In pictures: Playful and unpretentious London Serpentine Gallery
The latest design for the annual Serpentine Gallery Pavilion in London’s Kensington Gardens is now open to the public.
The multi-coloured plastic chrysalis style structure is the work of Madrid-based architects Jose Selgas and Lucia Cano, who formed the SelgasCano studio in 1998.
The New York Times called the design “the most playful and unpretentious” in the 15-year history of the pavilions and added it was “a jolt of vitamin D against inconstant British skies”.
“It is as much a reminder of the experimental role that architects play in shaping our environment as it is yet more proof of art’s fun-loving side”.
The Daily Telegraph said it had discovered a “secret corridor” between the “day-glo chrysalis” while The Guardian added it was a “psychedelic labyrinth” which “exudes joy, mischief and a welcome dose of Spanish sunshine.”
The newspaper said: “It looks as if an exotic caterpillar might have nibbled on a magic mushroom before spinning its chrysalis.”
Another inspiration for the design was the intricate network of tunnels and tracks which form the London Underground system.
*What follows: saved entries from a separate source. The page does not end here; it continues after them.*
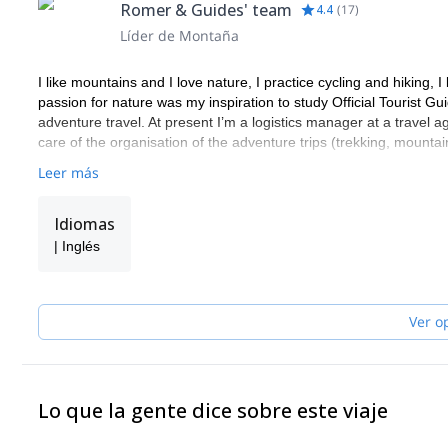
Romer & Guides' team
4.4
(
17
)
Líder de Montaña
I like mountains and I love nature, I practice cycling and hiking,
passion for nature was my inspiration to study Official Tourist Gui
adventure travel. At present I’m a logistics manager at a travel
care of the organisation of the adventure trips (trekking, mounta
Leer más
Idiomas
| Inglés
Ver o
Lo que la gente dice sobre este viaje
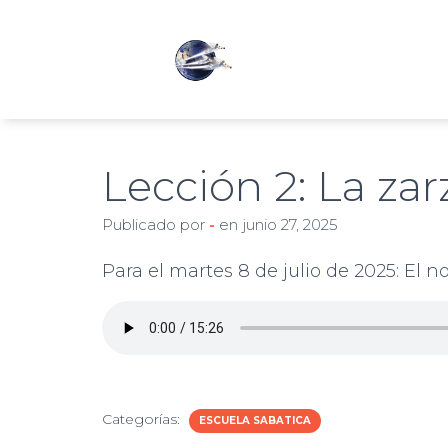
Lección 2: La zar
Publicado por
-
en
junio 27, 2025
Para el martes 8 de julio de 2025: El 
Categorías:
ESCUELA SABATICA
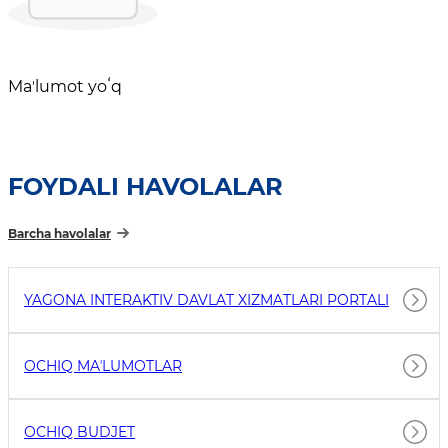
Maʼlumot yoʻq
FOYDALI HAVOLALAR
Barcha havolalar
YAGONA INTERAKTIV DAVLAT XIZMATLARI PORTALI
OCHIQ MAʼLUMOTLAR
OCHIQ BUDJET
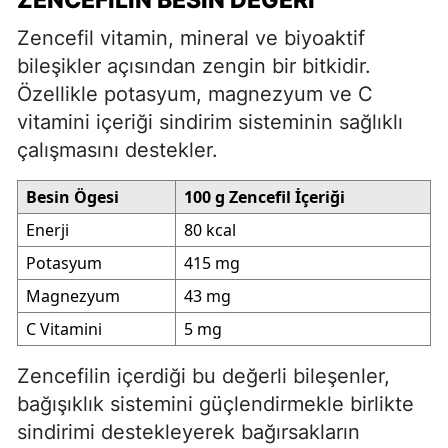
Zencefil vitamin, mineral ve biyoaktif
bileşikler açısından zengin bir bitkidir.
Özellikle potasyum, magnezyum ve C
vitamini içeriği sindirim sisteminin sağlıklı
çalışmasını destekler.
Besin Ögesi
100 g Zencefil İçeriği
Enerji
80 kcal
Potasyum
415 mg
Magnezyum
43 mg
C Vitamini
5 mg
Zencefilin içerdiği bu değerli bileşenler,
bağışıklık sistemini güçlendirmekle birlikte
sindirimi destekleyerek bağırsakların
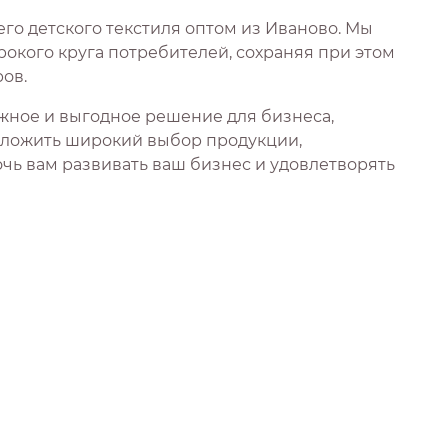
го детского текстиля оптом из Иваново. Мы
окого круга потребителей, сохраняя при этом
ов.
ежное и выгодное решение для бизнеса,
дложить широкий выбор продукции,
чь вам развивать ваш бизнес и удовлетворять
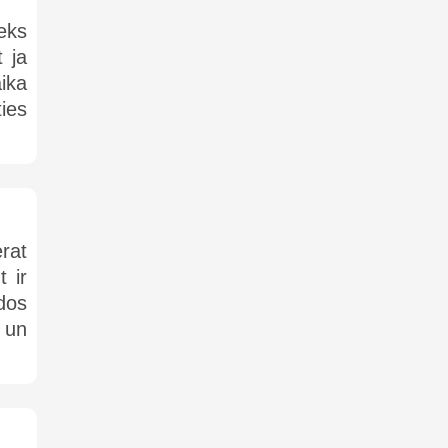
eks
 ja
ika
ties
rat
 ir
dos
 un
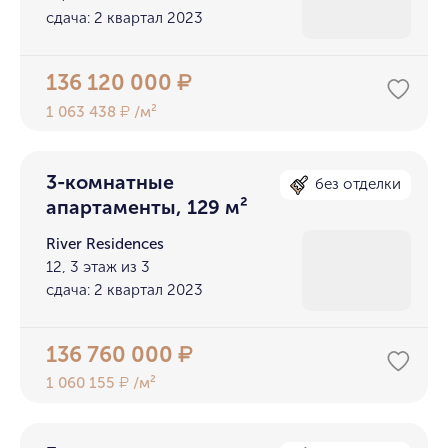
сдача: 2 квартал 2023
136 120 000
₽
1 063 438
/м²
₽
3-комнатные
без отделки
апартаменты, 129 м²
River Residences
12, 3 этаж из 3
сдача: 2 квартал 2023
136 760 000
₽
1 060 155
/м²
₽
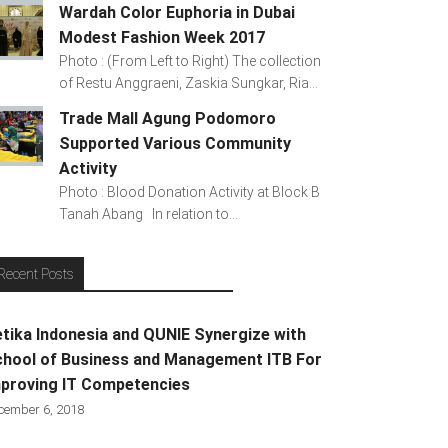
Wardah Color Euphoria in Dubai
Modest Fashion Week 2017
Photo : (From Left to Right) The collection
of Restu Anggraeni, Zaskia Sungkar, Ria...
Trade Mall Agung Podomoro
Supported Various Community
Activity
Photo : Blood Donation Activity at Block B
Tanah Abang In relation to...
Recent Posts
tika Indonesia and QUNIE Synergize with
hool of Business and Management ITB For
proving IT Competencies
cember 6, 2018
But the overall influences on the husband and wife team are far ranging.
Asked about their work recently, the duo quoted the social theorist Zygmunt Bauman’s statement: “Nothing is necessary.”
The team qualified the statement by adding they were talking about the future, convinced that “as humans, as architects . . . we need to do, to build, very little”.
Other notable inspirations film-makers Werner Herzog, who directed movies such as Nosferatu and Grizzly Man and La Dolce Vita film-maker Federico Fellini, alongside the likes of writer Fyodor Dostoyevsky, Slovenian philosopher Slavoj Zizek, medieval epic poet Wolfram von Eschenbach and Czech photographer Miroslav Tichy.
Other works include is a huge dockside conference centre in Cartagena, Spain, designed to resemble a vast shipping container, its trans¬lucent walls enlivened by a rainbow array of Day-Glo plastic tubes.
The pair designed an installation at the Venice Architecture Biennale intended to explore the disruptive nature of development on nature with fast-growing plants suspended in a network of textured tubes.
They were also behind an auditorium on the edge of the Spanish city of Cáceres that looks like a crash-landed alien greenhouse, its bright orange stuck out towards the city like a tongue.